La Fascisation
du Système

Historiquement, le fascisme a été utilise, instrumentalisé, encouragé de manière machiavélique par la bourgeoisie et l’impérialisme dans le but de contrecarrer l’influence des partis communistes et des idées révolutionnaires et pour assujettir les consciences. Avec la disparition du camp socialiste, il n’est plus question pour les classes dominantes de continuer à mobiliser les esprits des masses par la propagande anti-communiste. Ces classes doivent cependant pouvoir leur conception du monde a l’ensemble de la population de la planète et réussir la mondialisation néo-libérale dans les pays occidentaux comme ailleurs.
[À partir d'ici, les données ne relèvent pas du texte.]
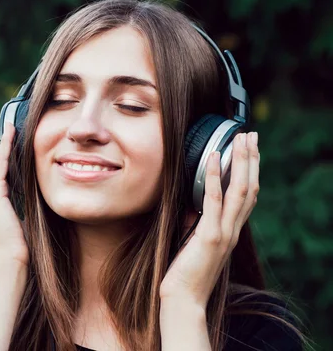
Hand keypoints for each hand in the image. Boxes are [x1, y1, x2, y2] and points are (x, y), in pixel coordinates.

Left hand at [159, 132, 258, 308]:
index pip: (248, 196)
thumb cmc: (186, 273)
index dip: (251, 171)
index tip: (249, 150)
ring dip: (240, 162)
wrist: (184, 299)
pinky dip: (213, 177)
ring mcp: (224, 232)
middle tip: (251, 135)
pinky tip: (212, 158)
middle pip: (250, 187)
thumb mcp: (194, 242)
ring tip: (239, 139)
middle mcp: (233, 229)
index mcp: (231, 230)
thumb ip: (198, 222)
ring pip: (240, 190)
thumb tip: (192, 204)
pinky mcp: (209, 236)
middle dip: (251, 159)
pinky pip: (213, 200)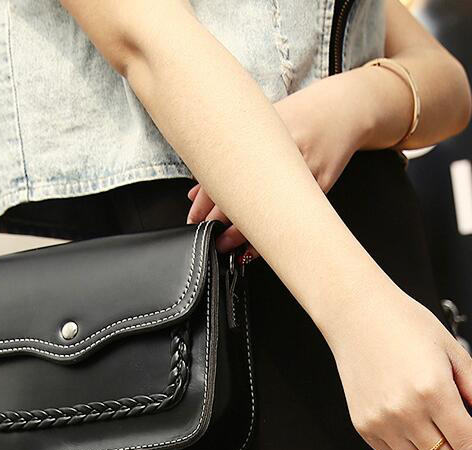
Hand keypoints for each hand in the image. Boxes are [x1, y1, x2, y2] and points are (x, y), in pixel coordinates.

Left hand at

Les pilules du néo libéralisme étant dures à avaler pour les populations, les multinationales, les classes dominantes organisées en groupes de pression se sont arrangées, par les vertus de la démocratie bourgeoise ou par d'autres biais, pour avoir un peu partout des gouvernements aux ordres. Cependant, en dépit des revers apparents de l'histoire, la conscience des masses a fait des progrès extraordinaires à l'échelle de la planète. Dans ces conditions, pour vaincre toutes les résistances aux plans de l'impérialisme néo libéral, le modèle « démocratique » actuel ne convient plus, ses formes sont trop contraignantes pour la bourgeoisie. Pour imposer ses vues, il lui faut un cadre plus adapté à ses besoins et plus autoritaire pour les populations. C'est ainsi qu'il faut comprendre le processus de fascisation du système qui connaît une brusque accélération depuis quelques années.

Le 11 septembre 2001 constitue un tournant décisif dans l'offensive fasciste puisque les classes au pouvoir ont profité de l'aubaine des attentats pour systématiser de manière scientifique leur propagande et renforcer leur arsenal répressif. Aujourd'hui pour asseoir sa mainmise sur les consciences, la bourgeoisie dispose d'une panoplie bien fournie.

Le Matraquage Idéologique

Même si ces thèmes n'ont pas été complètement abandonnés et reviennent de manière récurrente dans le débat politique, l'immigration et le «danger communiste» qui ont fait les beaux jours des organisations de droite et d'extrême droite en Europe : France, Autriche... laissent la place à des menaces qui semblent plus grandes encore. En effet, le travailleur étranger qui venait prendre la place, le travail et le pain des nationaux est remplacé dans les capitales occidentales par le terroriste islamiste prêt à tout faire sauter. Pour mieux assujettir les consciences, les propagandistes du pouvoir réveillent sournoisement les vieilles peurs enfouies dans l'inconscient collectif afin de les instrumentaliser de manière plus efficace. Sous prétexte de mobiliser autour de la guerre contre le terrorisme, on cultive savamment la crainte de l'autre en le présentant comme un ennemi potentiel au pouvoir de nuisance considérable et capable, à tout moment, de provoquer la pire des catastrophes : Taliban, Saddam, Iran, Corée du nord. On attise la haine et la méfiance, on recourt aux schémas simplistes : la lutte du bien contre le mal (le mal étant représenté par tout ce qui n'est pas occidental), le choc des civilisations, le spectre du danger islamiste... Et si cela ne suffisait pas, on dénigre systématiquement l'autre et on arrive à faire accepter les positions impérialistes par un certain nombre de personnes : puisqu'ils sont incapables de comprendre ce qu'est la démocratie il est légitime que nous la leur imposions par la force et par la guerre. On parvient, de même, à faire admettre, en occultant les véritables causes du sous-développement, l'idée que l'agression et le pillage des richesses de l'autre peuvent être légitimes : «puisqu'ils sont incapables d'exploiter leurs richesses (le pétrole en l'occurrence), il est normal que nous le fassions à leur place»; ou encore, «il vaut mieux que ces richesses soient entre nos mains civilisées plutôt qu'entre les leurs». Le même raisonnement tient pour le nucléaire. C'est ainsi qu'on en vient à justifier les guerres impérialistes parfois rebaptisées «guerres préventives». Le recours éhonté au mensonge et à la manipulation des sentiments et des émotions est aussi une arme. Qu'on se rappelle la campagne mensongère menée à propos de l'Irak par Bush et Blair et complaisamment relayée par la presse du «monde libre».

Mesures Juridiques et Policières

Le contrôle des consciences assuré par le matraquage idéologique ne va pas sans une répression accrue, une plus grande surveillance des citoyens et, sous prétexte de sécurité, les restrictions faites aux libertés individuelles et collectives sont de plus en plus importantes. Ainsi, aux États-Unis, profitant des évènements du Il septembre 2001, exploitant l'émotion et détournant les sentiments patriotiques, les néo conservateurs au pouvoir font adopter un certain nombre de mesures répressives pensées bien avant les attentats.